Friday, July 31, 2009

Post-College Panic

Here I am, a person with a college degree. It came in the mail about a month ago, it is still in the envelope, and I still can't comprehend that it is much more than a stiffer-than-usual piece of paper with some embellishments. Sure, I feel a sense of pride when I realize that I have accomplished something more than most; only 39 percent of the U.S. population have a college degree. But for some reason I feel like it isn't enough. Maybe it has something to do with this: Here I am, a person with a college degree, living back at home and biting my fingernails day and night whilst surfing job listings on the web and trying to figure out just who it is that I am going to become. I am not entirely sure what to do with my degree, or that I even want to do something with it specifically. What if, now that I'm finished with college, I want to be a writer, or an astronaut, or a soldier?

Being a college graduate is an amazing thing, but it adds an extra element of pressure to the already mixed-up mix. Yes, some go into college knowing exactly what it is they will be when they get out, but I'm 100 percent sure I'm not the only one who graduates and still has no earthly idea. It doesn't help a great deal that I have a political science degree and no intention of going to law school or becoming a politician. I really can't imagine dealing with such a stressful environment day after day. On the flip side, I feel that as a college graduate, I should be a go getter. I should be out there in the field making things happen, changing the world, making a name for myself. But I'm still scared. I feel like a frightened child on the first day of school with ridiculous amounts of anxiety about trying something new. It is uncomfortable entering the working world, moving away from home to be a grown-up. All I really want is to make enough money to be able to shop at Whole Foods and to be able to come home in the evening to my cozy apartment, my cats, and a bottle of Riesling, and not worry about the next day until it comes. Why is it that I feel so inclined to break into something major, when all I really want to do is relax and live my life?

I think 4-5 years of an academic environment puts one at odds with oneself. What I mean by this is that when you are constantly stressing out about work that will be judged, work that will either lead to extreme praise or criticism, you get used to a pattern of stress, future-looking, and competition. It makes you feel that you must always be striving for bigger and better, competing with the next person, and making something of yourself. It does not allow you to believe that figuring things out as you go is an option. This, for some, is great preparation for the world of a professional, while for others it is merely a contradiction of their nature.

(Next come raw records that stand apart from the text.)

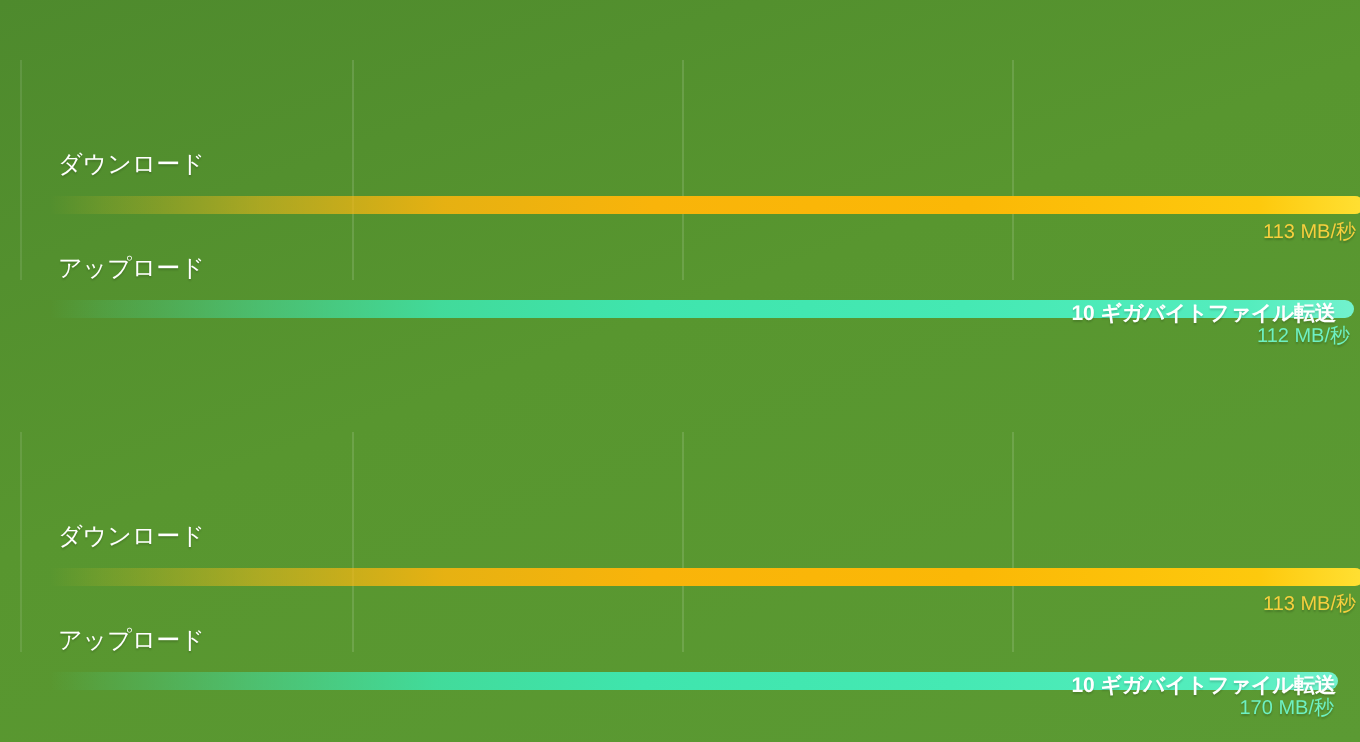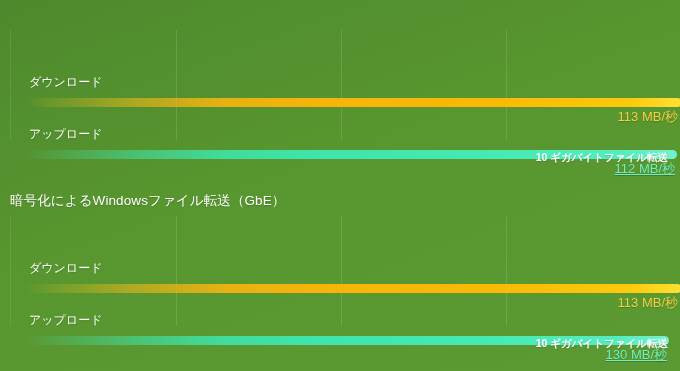--- a/index.html
+++ b/index.html
@@ -126,7 +126,7 @@
   .value {
     position: absolute;
     top: 36px;
-    font-size: 13px;
+    font-size: 10px;
     line-height: 14px;
     white-space: nowrap;
     text-shadow: 0 1px 1px rgba(0,0,0,.20);

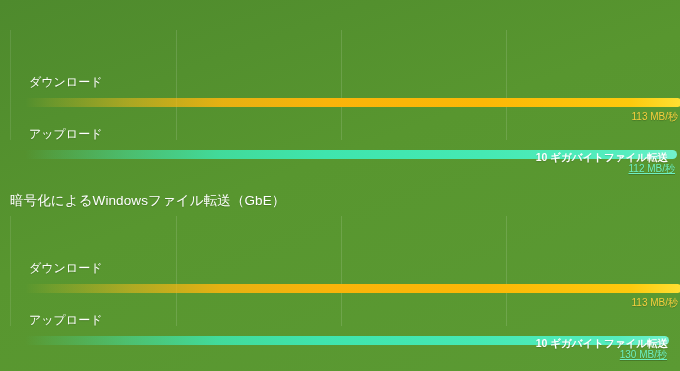--- a/index.html
+++ b/index.html
@@ -132,7 +132,7 @@
     text-shadow: 0 1px 1px rgba(0,0,0,.20);
   }
   .value.download { color: #f6cf3e; }
-  .value.upload   { color: #6ef0c2; text-decoration: underline; }
+  .value.upload   { color: #6ef0c2; }
 
   
   .footnote {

When it comes right to it, college is nothing like real life. Curriculum does not always prepare everyone for what is to come. For some, like me, it is merely a stepping stone, a resume builder, but not so much a determinant of who they are or what they will be doing in twenty years. For some, it is more an experience that will be remembered fondly, and that provided some necessary life skills more than job or academic skills. I honestly believe that if more panicked college graduates understood this, they would find the future less daunting, and would be more inclined to find their own way without letting their degree define them.